[Extracted page text data]
.....
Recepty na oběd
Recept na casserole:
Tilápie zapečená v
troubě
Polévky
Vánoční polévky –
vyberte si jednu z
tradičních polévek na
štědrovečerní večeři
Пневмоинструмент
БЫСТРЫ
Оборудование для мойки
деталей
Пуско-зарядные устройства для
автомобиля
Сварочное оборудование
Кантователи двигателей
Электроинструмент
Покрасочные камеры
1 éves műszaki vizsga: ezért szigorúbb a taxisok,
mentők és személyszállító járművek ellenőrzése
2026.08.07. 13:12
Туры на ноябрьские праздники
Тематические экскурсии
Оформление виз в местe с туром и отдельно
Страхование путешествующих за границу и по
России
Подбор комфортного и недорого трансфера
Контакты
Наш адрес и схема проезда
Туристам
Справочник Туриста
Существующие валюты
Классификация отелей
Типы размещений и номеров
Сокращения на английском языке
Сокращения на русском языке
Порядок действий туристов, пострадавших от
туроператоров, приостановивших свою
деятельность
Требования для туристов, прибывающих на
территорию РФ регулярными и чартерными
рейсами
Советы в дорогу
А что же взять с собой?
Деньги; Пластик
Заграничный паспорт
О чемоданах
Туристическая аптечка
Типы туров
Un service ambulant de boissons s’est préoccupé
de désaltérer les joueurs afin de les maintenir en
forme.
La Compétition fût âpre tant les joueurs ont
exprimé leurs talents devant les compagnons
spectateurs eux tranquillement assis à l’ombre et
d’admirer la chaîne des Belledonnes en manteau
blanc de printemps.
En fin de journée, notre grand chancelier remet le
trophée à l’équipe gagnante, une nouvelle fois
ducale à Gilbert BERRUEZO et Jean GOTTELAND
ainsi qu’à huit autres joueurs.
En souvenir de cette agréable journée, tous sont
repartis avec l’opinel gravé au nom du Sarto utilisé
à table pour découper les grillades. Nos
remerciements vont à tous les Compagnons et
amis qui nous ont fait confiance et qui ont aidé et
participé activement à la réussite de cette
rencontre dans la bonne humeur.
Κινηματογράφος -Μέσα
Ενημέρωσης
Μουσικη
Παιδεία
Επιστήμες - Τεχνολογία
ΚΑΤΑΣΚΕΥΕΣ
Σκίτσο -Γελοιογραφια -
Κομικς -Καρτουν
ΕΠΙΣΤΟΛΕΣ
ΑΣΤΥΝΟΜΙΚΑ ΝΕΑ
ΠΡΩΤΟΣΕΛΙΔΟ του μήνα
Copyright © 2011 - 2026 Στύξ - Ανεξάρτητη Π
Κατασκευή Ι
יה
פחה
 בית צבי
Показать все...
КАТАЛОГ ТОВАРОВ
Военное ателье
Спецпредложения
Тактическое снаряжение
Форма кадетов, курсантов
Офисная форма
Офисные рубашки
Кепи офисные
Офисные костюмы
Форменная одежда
.....
**What the task asks:**
Update the entries above by changing every occurrence of "Сокращения" to "Аббревиатуры" and leaving all other text untouched.

**Answer section:**
Recepty na oběd
Recept na casserole:
Tilápie zapečená v
troubě
Polévky
Vánoční polévky –
vyberte si jednu z
tradičních polévek na
štědrovečerní večeři
Пневмоинструмент
БЫСТРЫ
Оборудование для мойки
деталей
Пуско-зарядные устройства для
автомобиля
Сварочное оборудование
Кантователи двигателей
Электроинструмент
Покрасочные камеры
1 éves műszaki vizsga: ezért szigorúbb a taxisok,
mentők és személyszállító járművek ellenőrzése
2026.08.07. 13:12
Туры на ноябрьские праздники
Тематические экскурсии
Оформление виз в местe с туром и отдельно
Страхование путешествующих за границу и по
России
Подбор комфортного и недорого трансфера
Контакты
Наш адрес и схема проезда
Туристам
Справочник Туриста
Существующие валюты
Классификация отелей
Типы размещений и номеров
Аббревиатуры на английском языке
Аббревиатуры на русском языке
Порядок действий туристов, пострадавших от
туроператоров, приостановивших свою
деятельность
Требования для туристов, прибывающих на
территорию РФ регулярными и чартерными
рейсами
Советы в дорогу
А что же взять с собой?
Деньги; Пластик
Заграничный паспорт
О чемоданах
Туристическая аптечка
Типы туров
Un service ambulant de boissons s’est préoccupé
de désaltérer les joueurs afin de les maintenir en
forme.
La Compétition fût âpre tant les joueurs ont
exprimé leurs talents devant les compagnons
spectateurs eux tranquillement assis à l’ombre et
d’admirer la chaîne des Belledonnes en manteau
blanc de printemps.
En fin de journée, notre grand chancelier remet le
trophée à l’équipe gagnante, une nouvelle fois
ducale à Gilbert BERRUEZO et Jean GOTTELAND
ainsi qu’à huit autres joueurs.
En souvenir de cette agréable journée, tous sont
repartis avec l’opinel gravé au nom du Sarto utilisé
à table pour découper les grillades. Nos
remerciements vont à tous les Compagnons et
amis qui nous ont fait confiance et qui ont aidé et
participé activement à la réussite de cette
rencontre dans la bonne humeur.
Κινηματογράφος -Μέσα
Ενημέρωσης
Μουσικη
Παιδεία
Επιστήμες - Τεχνολογία
ΚΑΤΑΣΚΕΥΕΣ
Σκίτσο -Γελοιογραφια -
Κομικς -Καρτουν
ΕΠΙΣΤΟΛΕΣ
ΑΣΤΥΝΟΜΙΚΑ ΝΕΑ
ΠΡΩΤΟΣΕΛΙΔΟ του μήνα
Copyright © 2011 - 2026 Στύξ - Ανεξάρτητη Π
Κατασκευή Ι
יה
פחה
 בית צבי
Показать все...
КАТАЛОГ ТОВАРОВ
Военное ателье
Спецпредложения
Тактическое снаряжение
Форма кадетов, курсантов
Офисная форма
Офисные рубашки
Кепи офисные
Офисные костюмы
Форменная одежда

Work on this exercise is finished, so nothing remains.